TEXT EXTRACT —

But these aren't problems with the mat buster. You have to use it appropriately (as I said, as a last effort) and your dog's coat has to be healthy to start with. You could never even see where I had used it on Kodi.


----------



## krandall (Jun 11, 2009)

shimpli said:


> I want to show you my kit, which is very small. I have survived 2 years with this, grooming Ache myself and she is in full coat. I just take Ache to the groomer for her nails and paw pads.
> The first brush is the MADAN, which is the first thing I use to brush her everyday. Some people think it feels a little rough but Ache is fine with it. The other brush is the CC wooden pin brush. This is the brush I use for her face and for the last brush after combing. The comb is the CC buttercomb # 05. This is the best. The little comb is for her face but I don't use it too frequently.
> The other picture shows some products I love. The Cowboy Magic Detangler and Shine is great for mats. I use just a little bit for her tummy, chest and armpits. It helps preventing mats.

PROVIDED RECORDS —
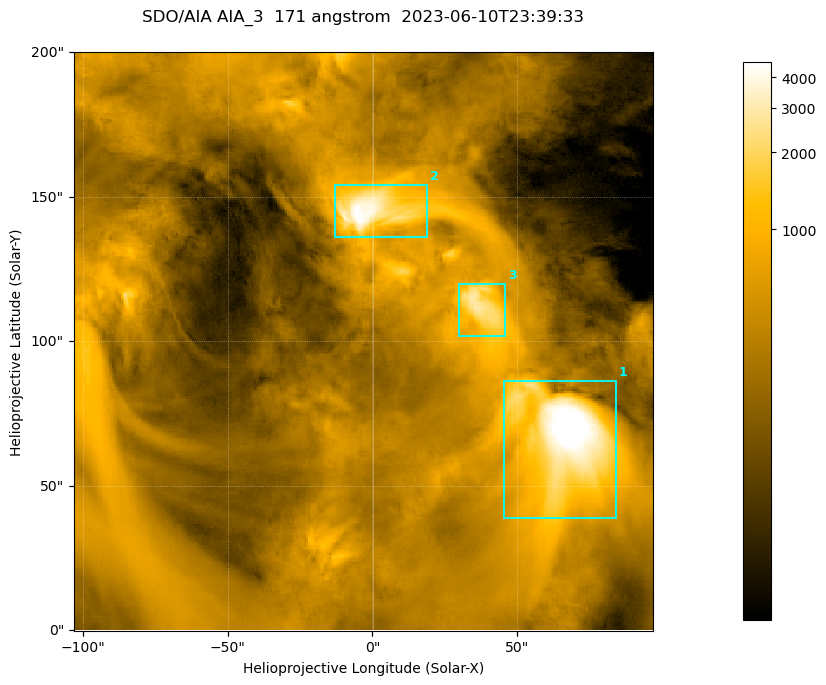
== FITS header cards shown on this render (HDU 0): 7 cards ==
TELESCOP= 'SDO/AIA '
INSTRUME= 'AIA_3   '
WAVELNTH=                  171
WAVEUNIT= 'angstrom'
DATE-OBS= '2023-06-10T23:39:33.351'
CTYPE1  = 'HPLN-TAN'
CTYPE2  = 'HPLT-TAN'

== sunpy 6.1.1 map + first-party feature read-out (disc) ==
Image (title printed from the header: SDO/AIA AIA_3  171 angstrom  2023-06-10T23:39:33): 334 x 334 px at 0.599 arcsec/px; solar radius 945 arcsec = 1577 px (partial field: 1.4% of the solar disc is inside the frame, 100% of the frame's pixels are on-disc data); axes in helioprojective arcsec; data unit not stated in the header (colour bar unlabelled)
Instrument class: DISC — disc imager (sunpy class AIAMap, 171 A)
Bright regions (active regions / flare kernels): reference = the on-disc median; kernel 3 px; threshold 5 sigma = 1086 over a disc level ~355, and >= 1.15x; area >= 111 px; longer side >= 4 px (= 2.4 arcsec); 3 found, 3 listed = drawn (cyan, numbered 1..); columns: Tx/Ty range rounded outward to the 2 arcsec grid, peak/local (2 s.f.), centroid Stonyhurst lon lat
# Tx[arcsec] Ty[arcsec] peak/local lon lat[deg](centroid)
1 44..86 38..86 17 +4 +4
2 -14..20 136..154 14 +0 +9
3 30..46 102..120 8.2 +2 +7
...
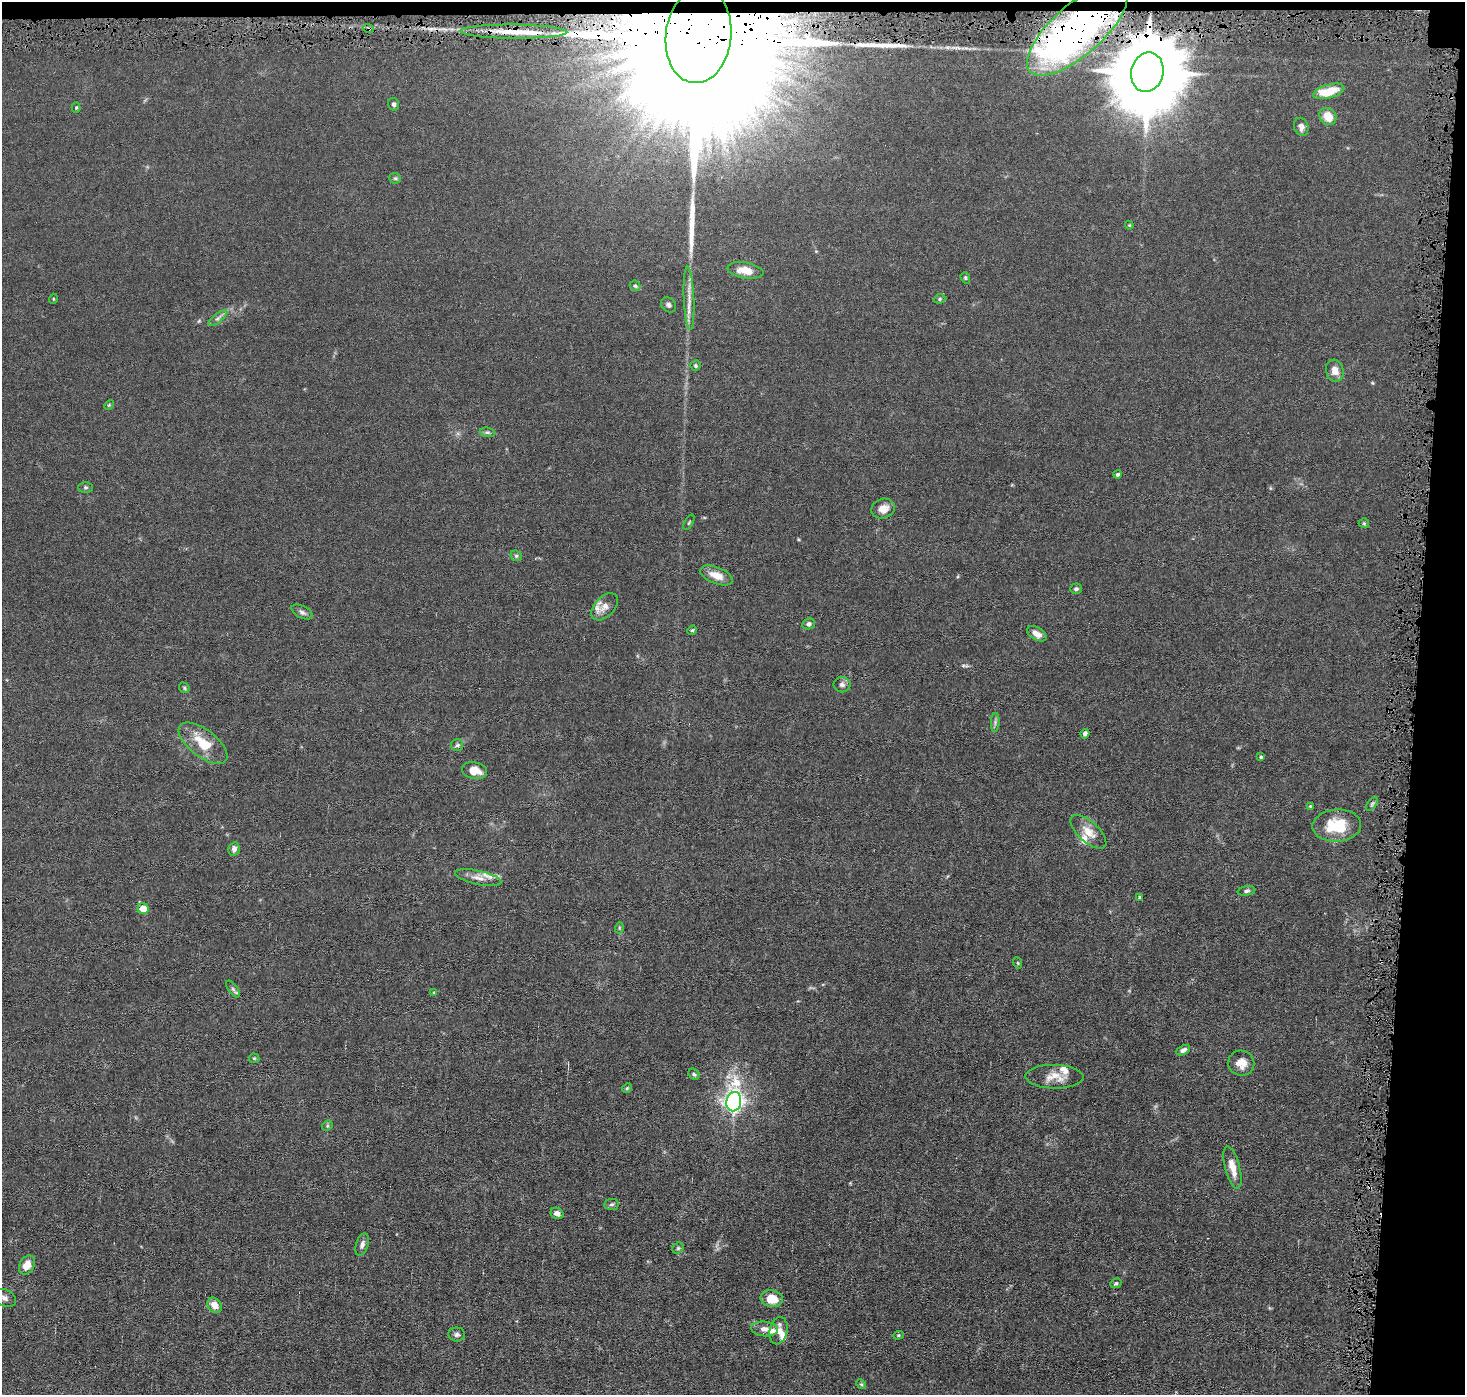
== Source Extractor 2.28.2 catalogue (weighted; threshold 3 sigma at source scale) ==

PROBLEMS —
[A] In the dog grooming thread, what does shimpli take Ache to the groomer for?
[B] Write a continuation of the dog grooming thread, starting right after its final sentence.

TASK ANSWERS —
[A] Her nails and paw pads.

[B]
> The Bausch & Lomb Eye Relief Eye Wash is what I use to clean her eyes. The Ziggy's Pro Detangler can be use for mats. I use is everyday before brushing/combing. If I don't have this, then I use conditioner/water mix in a spray.


Teresita... it looks like SOMEONE has been using the wrong end of your wood pin brush as a chew toy. Now how did THAT happen!ound: (I've got a metal pin brush that looks like that too!)


----------



## shimpli (Mar 24, 2010)

krandall said:


> Teresita... it looks like SOMEONE has been using the wrong end of your wood pin brush as a chew toy. Now how did THAT happen!ound: (I've got a metal pin brush that looks like that too!)


hahaha That was Ache. Puppy has not taste it yet.


----------



## miller123 (Aug 13, 2011)

Will post a picture of mine in a few hours. Its a bit smaller than karens, Because i dont plan on having miller in full coat right now. Mabye in the future. I also could never use a spray bottel with water mist in it because miller would freak out. He had a very bad habit of chewing shoes that not even bitter apple could solve, we tried everything, so we resorted to a quick spray from a water bottel and that fixed everything up, never chewed shoes again, bad part is now i cant use anything in a spray bottle on him.


----------



## Lsprick (Jul 8, 2010)

My kit looks a lot like Karen's. If I could post pics from my iPad I would add the following:
- a nail trimmer
- nail powder to stop bleeding (yes, it happens...)
- a pair of curved scissors (CC)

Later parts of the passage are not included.